Work required: Lines holding the word "members" must be located in the listing below and copied.

Given data:
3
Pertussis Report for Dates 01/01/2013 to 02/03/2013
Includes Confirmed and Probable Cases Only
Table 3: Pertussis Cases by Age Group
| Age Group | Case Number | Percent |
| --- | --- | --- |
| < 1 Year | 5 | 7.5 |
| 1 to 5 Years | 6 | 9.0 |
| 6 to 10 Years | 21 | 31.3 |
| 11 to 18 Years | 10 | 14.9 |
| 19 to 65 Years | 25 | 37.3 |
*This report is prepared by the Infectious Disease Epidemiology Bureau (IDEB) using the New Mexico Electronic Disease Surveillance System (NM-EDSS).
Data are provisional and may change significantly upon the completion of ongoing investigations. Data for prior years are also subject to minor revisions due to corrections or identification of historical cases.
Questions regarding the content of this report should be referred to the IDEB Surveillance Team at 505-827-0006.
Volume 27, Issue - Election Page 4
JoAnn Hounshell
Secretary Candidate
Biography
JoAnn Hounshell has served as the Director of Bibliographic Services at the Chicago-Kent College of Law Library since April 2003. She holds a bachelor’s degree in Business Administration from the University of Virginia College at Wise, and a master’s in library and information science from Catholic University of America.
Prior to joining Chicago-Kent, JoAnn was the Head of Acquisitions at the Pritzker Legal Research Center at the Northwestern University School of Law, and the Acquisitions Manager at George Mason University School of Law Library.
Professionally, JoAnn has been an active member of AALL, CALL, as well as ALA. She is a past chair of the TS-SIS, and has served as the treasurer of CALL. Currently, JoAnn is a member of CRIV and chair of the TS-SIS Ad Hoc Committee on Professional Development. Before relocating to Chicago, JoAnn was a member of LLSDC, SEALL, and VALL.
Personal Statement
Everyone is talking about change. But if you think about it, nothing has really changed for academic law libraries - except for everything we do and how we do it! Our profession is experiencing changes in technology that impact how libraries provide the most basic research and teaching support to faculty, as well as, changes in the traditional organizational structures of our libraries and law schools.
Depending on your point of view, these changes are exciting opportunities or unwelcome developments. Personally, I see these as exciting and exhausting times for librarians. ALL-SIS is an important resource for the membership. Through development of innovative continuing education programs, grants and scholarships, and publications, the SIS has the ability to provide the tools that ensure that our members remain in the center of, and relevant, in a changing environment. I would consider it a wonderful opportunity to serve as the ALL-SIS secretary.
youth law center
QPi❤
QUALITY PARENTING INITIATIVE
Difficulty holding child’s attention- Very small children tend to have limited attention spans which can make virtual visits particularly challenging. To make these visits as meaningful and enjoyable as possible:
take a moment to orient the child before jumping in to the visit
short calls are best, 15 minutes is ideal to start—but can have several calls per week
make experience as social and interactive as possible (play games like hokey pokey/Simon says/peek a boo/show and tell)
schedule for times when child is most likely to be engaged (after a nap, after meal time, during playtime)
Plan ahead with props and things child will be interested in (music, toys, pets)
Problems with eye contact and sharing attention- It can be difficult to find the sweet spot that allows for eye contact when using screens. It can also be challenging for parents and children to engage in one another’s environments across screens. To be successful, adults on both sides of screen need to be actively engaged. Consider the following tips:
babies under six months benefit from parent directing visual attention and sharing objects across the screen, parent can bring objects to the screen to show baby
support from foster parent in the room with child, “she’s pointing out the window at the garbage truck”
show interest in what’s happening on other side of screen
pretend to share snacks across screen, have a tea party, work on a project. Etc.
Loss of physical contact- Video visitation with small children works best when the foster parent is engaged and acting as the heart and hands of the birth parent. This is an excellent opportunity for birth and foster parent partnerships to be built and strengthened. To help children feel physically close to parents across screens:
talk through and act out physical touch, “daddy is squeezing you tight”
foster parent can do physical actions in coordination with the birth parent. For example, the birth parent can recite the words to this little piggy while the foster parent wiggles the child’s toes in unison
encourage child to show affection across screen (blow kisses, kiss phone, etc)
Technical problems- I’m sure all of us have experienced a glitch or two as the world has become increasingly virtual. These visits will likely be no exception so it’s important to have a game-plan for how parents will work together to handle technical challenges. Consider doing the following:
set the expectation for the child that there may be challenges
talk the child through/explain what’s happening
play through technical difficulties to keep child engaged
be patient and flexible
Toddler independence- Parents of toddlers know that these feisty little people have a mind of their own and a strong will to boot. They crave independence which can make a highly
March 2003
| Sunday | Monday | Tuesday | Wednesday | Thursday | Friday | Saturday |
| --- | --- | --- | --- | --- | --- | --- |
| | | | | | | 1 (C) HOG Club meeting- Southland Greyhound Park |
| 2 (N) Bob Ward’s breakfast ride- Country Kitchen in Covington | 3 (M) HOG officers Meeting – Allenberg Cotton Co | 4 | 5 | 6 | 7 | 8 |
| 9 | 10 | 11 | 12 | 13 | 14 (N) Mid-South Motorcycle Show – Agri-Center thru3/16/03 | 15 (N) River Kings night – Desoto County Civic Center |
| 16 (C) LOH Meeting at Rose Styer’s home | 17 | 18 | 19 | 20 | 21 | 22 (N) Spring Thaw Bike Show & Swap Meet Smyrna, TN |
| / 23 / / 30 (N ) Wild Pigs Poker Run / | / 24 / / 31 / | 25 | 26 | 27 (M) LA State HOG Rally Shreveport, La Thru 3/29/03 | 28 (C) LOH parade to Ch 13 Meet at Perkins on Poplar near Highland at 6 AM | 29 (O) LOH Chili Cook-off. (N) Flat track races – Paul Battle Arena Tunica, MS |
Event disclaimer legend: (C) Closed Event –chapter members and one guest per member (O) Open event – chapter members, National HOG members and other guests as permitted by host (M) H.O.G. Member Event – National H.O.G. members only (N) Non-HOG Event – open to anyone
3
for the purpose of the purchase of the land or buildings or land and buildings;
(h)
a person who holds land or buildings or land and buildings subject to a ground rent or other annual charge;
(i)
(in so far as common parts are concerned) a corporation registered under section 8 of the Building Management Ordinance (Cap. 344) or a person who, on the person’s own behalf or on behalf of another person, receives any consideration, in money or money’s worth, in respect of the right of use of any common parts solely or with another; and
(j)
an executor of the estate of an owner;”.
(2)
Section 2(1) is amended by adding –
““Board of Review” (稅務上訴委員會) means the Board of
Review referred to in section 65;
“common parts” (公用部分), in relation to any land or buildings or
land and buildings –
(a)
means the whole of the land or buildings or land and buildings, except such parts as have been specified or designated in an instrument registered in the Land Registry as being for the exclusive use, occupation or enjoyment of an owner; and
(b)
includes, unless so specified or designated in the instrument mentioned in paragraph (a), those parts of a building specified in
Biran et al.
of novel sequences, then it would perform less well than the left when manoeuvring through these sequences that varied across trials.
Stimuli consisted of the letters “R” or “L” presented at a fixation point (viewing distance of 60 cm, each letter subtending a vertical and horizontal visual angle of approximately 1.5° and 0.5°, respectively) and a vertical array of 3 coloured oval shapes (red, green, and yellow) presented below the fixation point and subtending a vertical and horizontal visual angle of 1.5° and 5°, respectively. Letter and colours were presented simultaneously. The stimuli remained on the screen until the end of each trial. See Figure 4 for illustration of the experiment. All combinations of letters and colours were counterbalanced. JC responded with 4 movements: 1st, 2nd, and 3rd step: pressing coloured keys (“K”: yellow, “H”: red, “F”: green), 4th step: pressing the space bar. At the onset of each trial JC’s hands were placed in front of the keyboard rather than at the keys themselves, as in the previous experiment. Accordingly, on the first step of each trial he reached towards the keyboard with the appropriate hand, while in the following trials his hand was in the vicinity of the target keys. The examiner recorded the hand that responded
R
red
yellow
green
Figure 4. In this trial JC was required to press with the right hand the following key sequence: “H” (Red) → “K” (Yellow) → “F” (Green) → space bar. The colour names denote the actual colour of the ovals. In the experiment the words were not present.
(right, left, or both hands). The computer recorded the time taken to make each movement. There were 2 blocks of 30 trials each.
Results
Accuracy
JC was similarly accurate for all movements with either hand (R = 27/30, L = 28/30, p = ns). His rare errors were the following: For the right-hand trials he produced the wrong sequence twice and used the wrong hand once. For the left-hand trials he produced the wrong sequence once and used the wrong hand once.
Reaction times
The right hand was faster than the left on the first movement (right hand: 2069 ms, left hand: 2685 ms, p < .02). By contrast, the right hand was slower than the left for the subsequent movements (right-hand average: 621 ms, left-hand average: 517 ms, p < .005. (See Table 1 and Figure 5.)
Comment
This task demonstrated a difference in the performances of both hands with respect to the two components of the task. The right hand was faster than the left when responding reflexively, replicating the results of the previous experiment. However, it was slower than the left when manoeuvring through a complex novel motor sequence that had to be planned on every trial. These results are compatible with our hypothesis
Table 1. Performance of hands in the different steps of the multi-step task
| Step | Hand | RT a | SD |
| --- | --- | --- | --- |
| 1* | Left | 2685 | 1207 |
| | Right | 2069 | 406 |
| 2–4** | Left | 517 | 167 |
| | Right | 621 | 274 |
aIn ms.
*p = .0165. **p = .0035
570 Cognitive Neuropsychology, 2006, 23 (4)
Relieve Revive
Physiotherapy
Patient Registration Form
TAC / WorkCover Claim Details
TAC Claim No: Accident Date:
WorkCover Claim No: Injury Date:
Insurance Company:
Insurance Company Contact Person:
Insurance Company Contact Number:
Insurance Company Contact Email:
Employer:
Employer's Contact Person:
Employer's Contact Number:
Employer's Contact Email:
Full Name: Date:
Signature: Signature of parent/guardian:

Completed exercise:
Depending on your point of view, these changes are exciting opportunities or unwelcome developments. Personally, I see these as exciting and exhausting times for librarians. ALL-SIS is an important resource for the membership. Through development of innovative continuing education programs, grants and scholarships, and publications, the SIS has the ability to provide the tools that ensure that our members remain in the center of, and relevant, in a changing environment. I would consider it a wonderful opportunity to serve as the ALL-SIS secretary.
Event disclaimer legend: (C) Closed Event –chapter members and one guest per member (O) Open event – chapter members, National HOG members and other guests as permitted by host (M) H.O.G. Member Event – National H.O.G. members only (N) Non-HOG Event – open to anyone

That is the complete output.